下一章 上一章 目录 设置
3、《檐角与稻田间的天光》 ...
-
《檐角与稻田间的天光》
梅雨季的清晨,青石板路上泛着湿漉漉的水光。樟树的新叶滴落昨夜的雨水,在门前的积水潭里激起细小的涟漪。
远处传来布谷鸟的啼鸣,穿过氤氲的雾气,惊醒了趴在窗台上打盹的狸花猫。晒衣竹竿上挂着半干的蓑衣,还在缓慢地往下滴水,在石阶上敲出断续的节奏。
母亲已经点亮了堂屋的灯。我揉着眼睛下楼时,看见她正用木勺搅动灶台上的白粥,蒸汽模糊了她鬓角新添的白发。
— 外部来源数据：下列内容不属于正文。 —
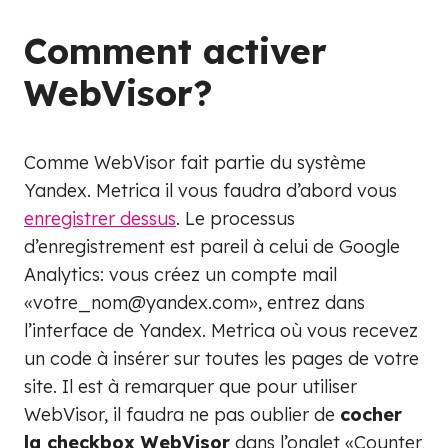
Comment activer
WebVisor?
Comme WebVisor fait partie du système
Yandex. Metrica il vous faudra d’abord vous
enregistrer dessus
. Le processus
d’enregistrement est pareil à celui de Google
Analytics: vous créez un compte mail
«votre_nom@yandex.com», entrez dans
l’interface de Yandex. Metrica où vous recevez
un code à insérer sur toutes les pages de votre
site. Il est à remarquer que pour utiliser
WebVisor, il faudra ne pas oublier de
cocher
la checkbox WebVisor
dans l’onglet «Counter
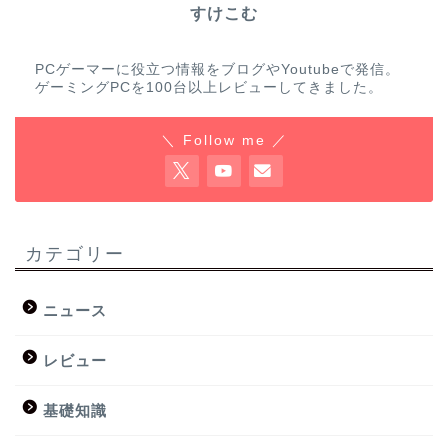
すけこむ
PCゲーマーに役立つ情報をブログやYoutubeで発信。
ゲーミングPCを100台以上レビューしてきました。
＼ Follow me ／
カテゴリー
ニュース
レビュー
基礎知識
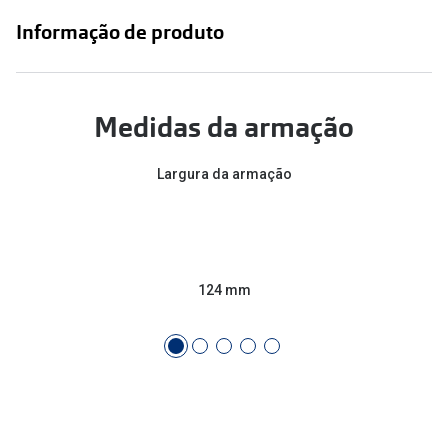
Conselhos
Informação de produto
🆕 Guia de Compras para o formato do seu
rosto
O sol e as crianças
Medidas da armação
Óculos de sol para todos
Largura da armação
Lifestyle
Saiba mais sobre as suas marcas favoritas
124 mm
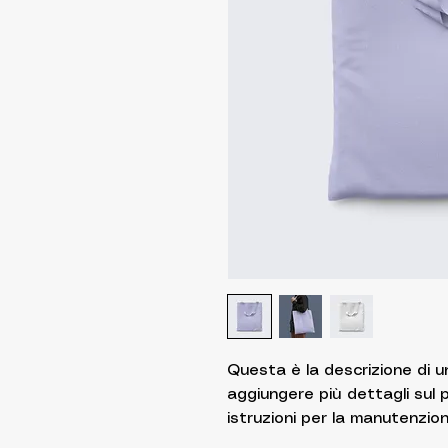
Questa è la descrizione di u
aggiungere più dettagli sul p
istruzioni per la manutenzione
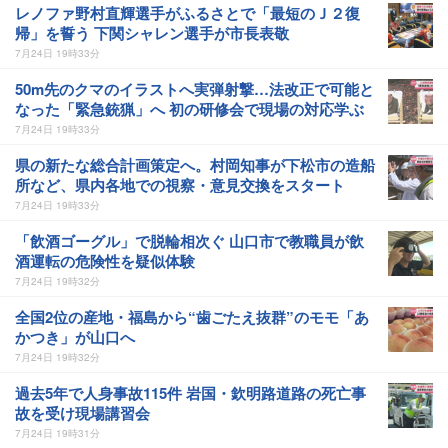
レノファ野村直輝選手がふるさとで「最短のＪ２復
帰」を誓う 下関シャレン選手が市長表敬
7月24日 19時33分
50m先のクマのイラストへ実弾射撃…法改正で可能と
なった「緊急銃猟」へ 初の研修会で現場の対応学ぶ
7月24日 19時33分
県の新たな総合計画策定へ。村岡知事が下松市の造船
所など、県内各地での視察・意見交換をスタート
7月24日 19時33分
「飲酒ゴーグル」で脱輪相次ぐ 山口市で教職員が飲
酒運転の危険性を疑似体験
7月24日 19時32分
全国2位の産地・福島から“歯ごたえ抜群”のモモ「あ
かつき」が山口へ
7月24日 19時32分
過去5年で人身事故115件 岩国・欽明路道路の死亡事
故を受け現場講習会
7月24日 19時31分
竹编的蒸笼里躺着几块发糕,正随着沸腾的水汽轻轻颤动。
"带把伞去学堂,午后要落雨。"她往我的书包里塞进油纸包着的梅干菜饼,手指上还沾着灶灰。
正午的稻田像一面被打碎的镜子,倒映着支离破碎的云影。父亲赤脚踩在泥水里,弯腰插秧的背影像一张拉满的弓。蜻蜓在秧苗间低飞,偶尔停在父亲的斗笠边缘,又很快被惊走。远处传来采茶女的歌声,被湿热的风扯成断断续续的调子。
我提着竹篮走到田埂边:"阿爸,吃午饭了。"
他直起腰,泥水顺着小腿往下淌:"还剩两分地,插完这批秧苗。"接过饭碗时,我看见他指甲缝里嵌着的黑泥已经洗不掉了,像是土地烙下的印记。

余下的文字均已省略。